Controversial art show depicting iconic Barbie doll as figures from Christianity, Hinduism, Buddhism, Judaism and Argentinean folk religion in Buenos Aires (Argentina), planned from October 11, has reportedly been cancelled.
Titled “Barbie, The Plastic Religion”, this exhibition planned to include 33 dolls of various religious figures produced by two Argentinean artists Marianela Perelli and Pool Paolini.
An email from Emiliano Paolini from Argentina dated October one, signing as Pool&Marianela, to distinguished Hindu statesman Rajan Zed, gave the reason for suspension as: “…misunderstanding of the work, and the inconvenience caused…”. It further said that there was no plan to exhibit these 33 pieces in future.
In the email to Zed, who is President of Universal Society of Hinduism, Paolini said: “…it was never our intention to offend the Hindu religion… we know that our work has generated controversy…We…respect each and every one of the human beings, and with them, their religiosities, their thoughts and practices. We believe we have been unfairly attacked…Each of the figures in this collection was conceived from the pure love and from the deepest respect.”

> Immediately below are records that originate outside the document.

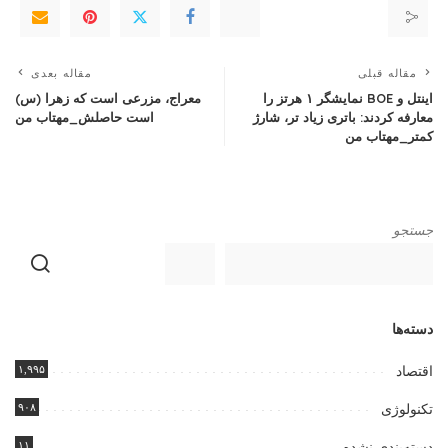
مقاله قبلی
مقاله بعدی
اینتل و BOE نمایشگر ۱ هرتز را
معراج، مزرعی است که زهرا (س)
معارفه کردند: باتری زیاد تر، شارژ
است حاصلش_مهتاب من
کمتر_مهتاب من
جستجو
دسته‌ها
۱,۹۹۵
اقتصاد
۹۰۸
تکنولوژی
۱۱
دسته‌بندی نشده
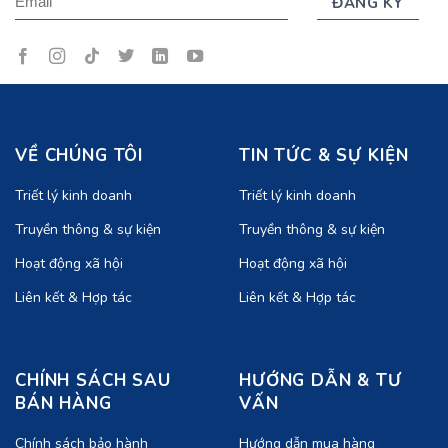
VỀ CHÚNG TÔI
TIN TỨC & SỰ KIỆN
Triết lý kinh doanh
Triết lý kinh doanh
Truyền thông & sự kiện
Truyền thông & sự kiện
Hoạt động xã hội
Hoạt động xã hội
Liên kết & Hợp tác
Liên kết & Hợp tác
CHÍNH SÁCH SAU
HƯỚNG DẪN & TƯ
BÁN HÀNG
VẤN
Chính sách bảo hành
Hướng dẫn mua hàng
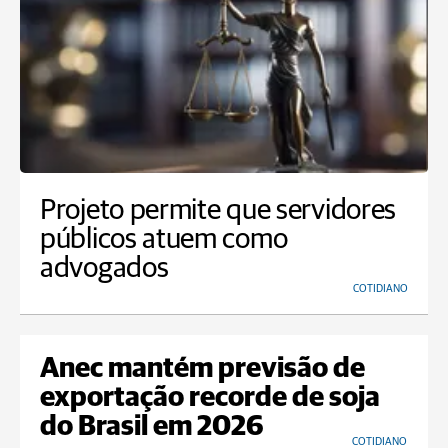
Projeto permite que servidores
públicos atuem como
advogados
COTIDIANO
Anec mantém previsão de
exportação recorde de soja
do Brasil em 2026
COTIDIANO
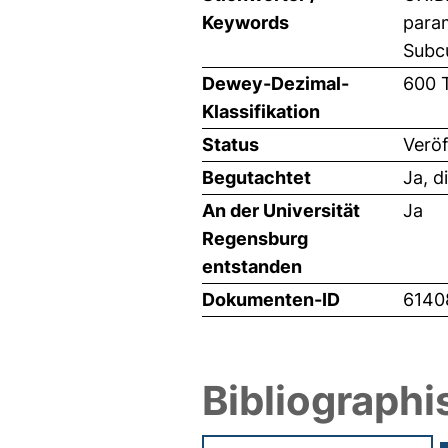
Keywords
param
Subc
Dewey-Dezimal-
600 
Klassifikation
Status
Veröf
Begutachtet
Ja, d
An der Universität
Ja
Regensburg
entstanden
Dokumenten-ID
6140
Bibliographi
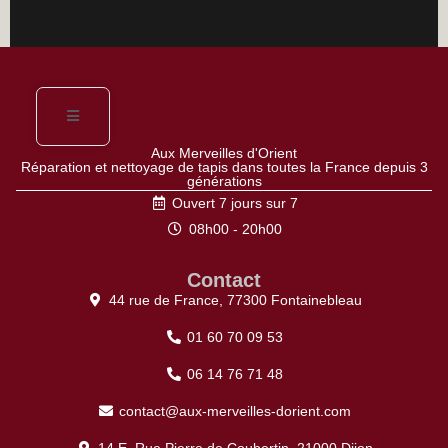
Aux Merveilles d'Orient
Réparation et nettoyage de tapis dans toutes la France depuis 3
générations
Ouvert 7 jours sur 7
08h00 - 20h00
Contact
44 rue de France, 77300 Fontainebleau
01 60 70 09 53
06 14 76 71 48
contact@aux-merveilles-dorient.com
14 E, Rue Pierre de Coubertin, 21000 Dijon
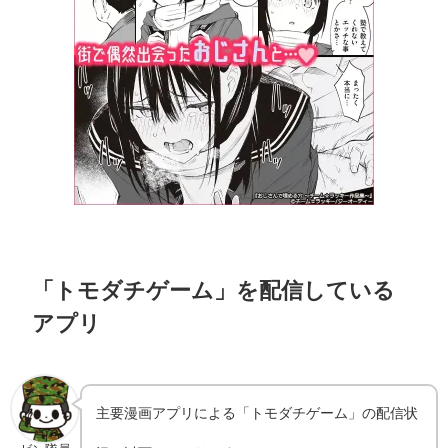
「トモダチゲーム」を配信している
アプリ
主要漫画アプリによる「トモダチゲーム」の配信状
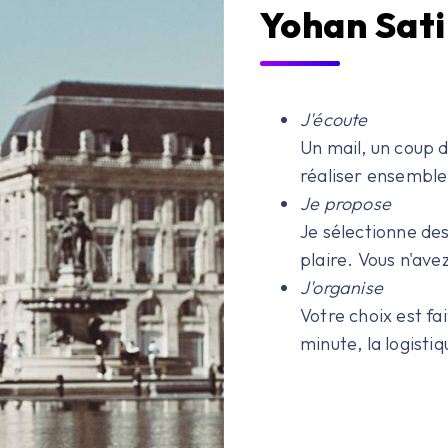
Yohan Sati
J'écoute
Un mail, un coup de
réaliser ensemble
Je propose
Je sélectionne des
plaire. Vous n'avez
J'organise
Votre choix est fa
minute, la logistiq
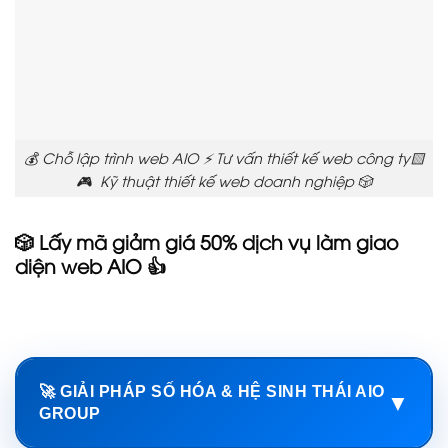
💰 Chỗ lập trình web AIO ⚡ Tư vấn thiết kế web công ty🟨
🎮 Kỹ thuật thiết kế web doanh nghiệp 🎲
🎲 Lấy mã giảm giá 50% dịch vụ làm giao
diện web AIO 👍
🚀 GIẢI PHÁP SỐ HÓA & HỆ SINH THÁI AIO
▼
GROUP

“However, we apologize if you have been affected. We do so with total sincerity and penalty…we extend these apologies to all those whom has been afflicted by happened”, it added.
Rajan Zed, who spearheaded the protest, thanked the artists for understanding the concerns of devotees of Hinduism and other religions by canceling the exhibit.
Calling the depicting of Barbie doll as goddess Kali as highly inappropriate, Zed had urged the artists to not include Barbie-ized goddess Kali in the show as it trivialized the highly revered deity of Hinduism. Goddess Kali, who personified Shakti or divine energy and considered the goddess of time and change, was widely worshipped in Hinduism.
Rajan Zed had stressed that reimagining Hindu scriptures and deities for commercial or other agenda was not okay as it hurt the devotees. Goddess Kali and other Hindu deities were meant to be worshipped in temples and home shrines and not meant to be reduced to a Barbie character.
Zed had pointed out that Hindus were for free speech as much as anybody else if not more. But faith was something sacred and attempts at belittling it hurt the devotees. Artists should be more sensitive while handling faith related subjects, Zed had added.
Rajan Zed had noted that Hindus welcomed art world to immerse in Hinduism but taking it seriously and respectfully and not for refashioning Hinduism concepts and symbols for personal agendas. Barbie-fication of Kali was simply improper, wrong and out of place.